Como cualquier otro precio, el del dinero (que es la tasa de interés) se determina por oferta y demanda. Desde el 2008 ocurre un sustancial aumento en aquella, motivado por los grandes bancos centrales del planeta en respuesta a los riesgos que genera la crisis financiera global. Fue equivalente a una dosis urgente de morfina para mitigar el impacto de un choque adverso mayúsculo. La pandemia requirió una nueva dosis.
Dicho tratamiento fue facilitado por la ausencia de inflación. La de Estados Unidos promedia 1.6% a tasa anual entre 2009 y 2019. Creo que difícilmente veremos esos niveles en el futuro cercano. Se explican en gran medida por el surgimiento de China como la fábrica del mundo (la inflación de bienes de consumo duradero en Estados Unidos, que refleja mejor ese efecto, promedia -0.5% durante 2009-2019). Post-COVID, es difícil esperar un derrotero semejante para el gigante asiático, pues enfrenta retos mayúsculos. ¿El más importante? Superar la llamada “trampa de la clase media” – mantener ritmos de crecimiento elevados cuando el país entra a dicha categoría en términos de ingreso per cápita. Pero esa es otra historia.
Más que un pico, parece entonces que nos estamos acercando a una meseta, con pendiente modesta. Insisto en que no es necesariamente una mala noticia.

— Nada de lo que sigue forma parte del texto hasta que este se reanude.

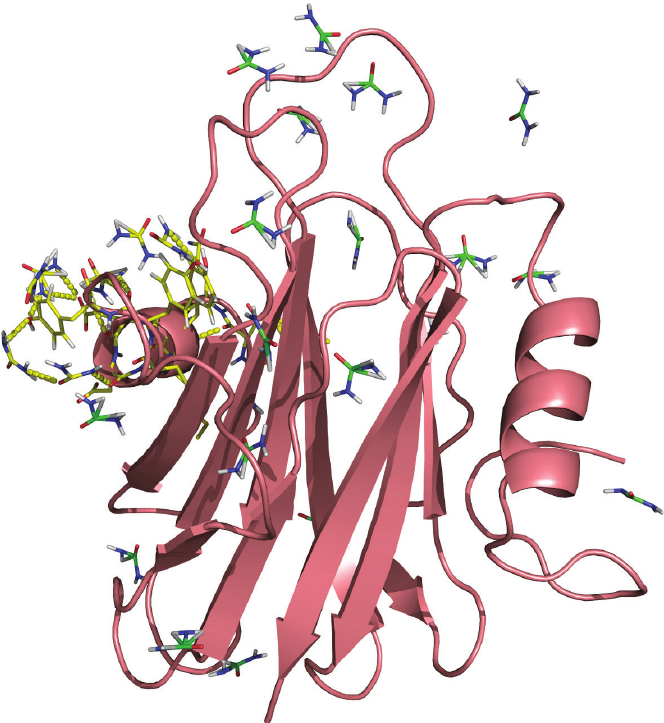
Figure 8 - Illustration of the of hydrogen bond interactions between hydrophilic residues in the C-terminal α-helix of StnII (i.e. Tyr135 and Tyr136) and urea molecules that accumulates around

Las tribulaciones de las economías occidentales tienen que ver en gran medida con un problema de productividad. Si ésta es baja, la rentabilidad es mínima y, por ende, no hay incentivos a invertir. Sin embargo, como la tasa libre de riesgo se ha mantenido cercana a cero, aun los proyectos menos redituables – o que no hacen sentido – pueden obtener recursos. La depuración necesaria para recuperar la productividad y canalizar los recursos a capital productivo no se materializa. Mucha morfina obstaculiza el diagnóstico.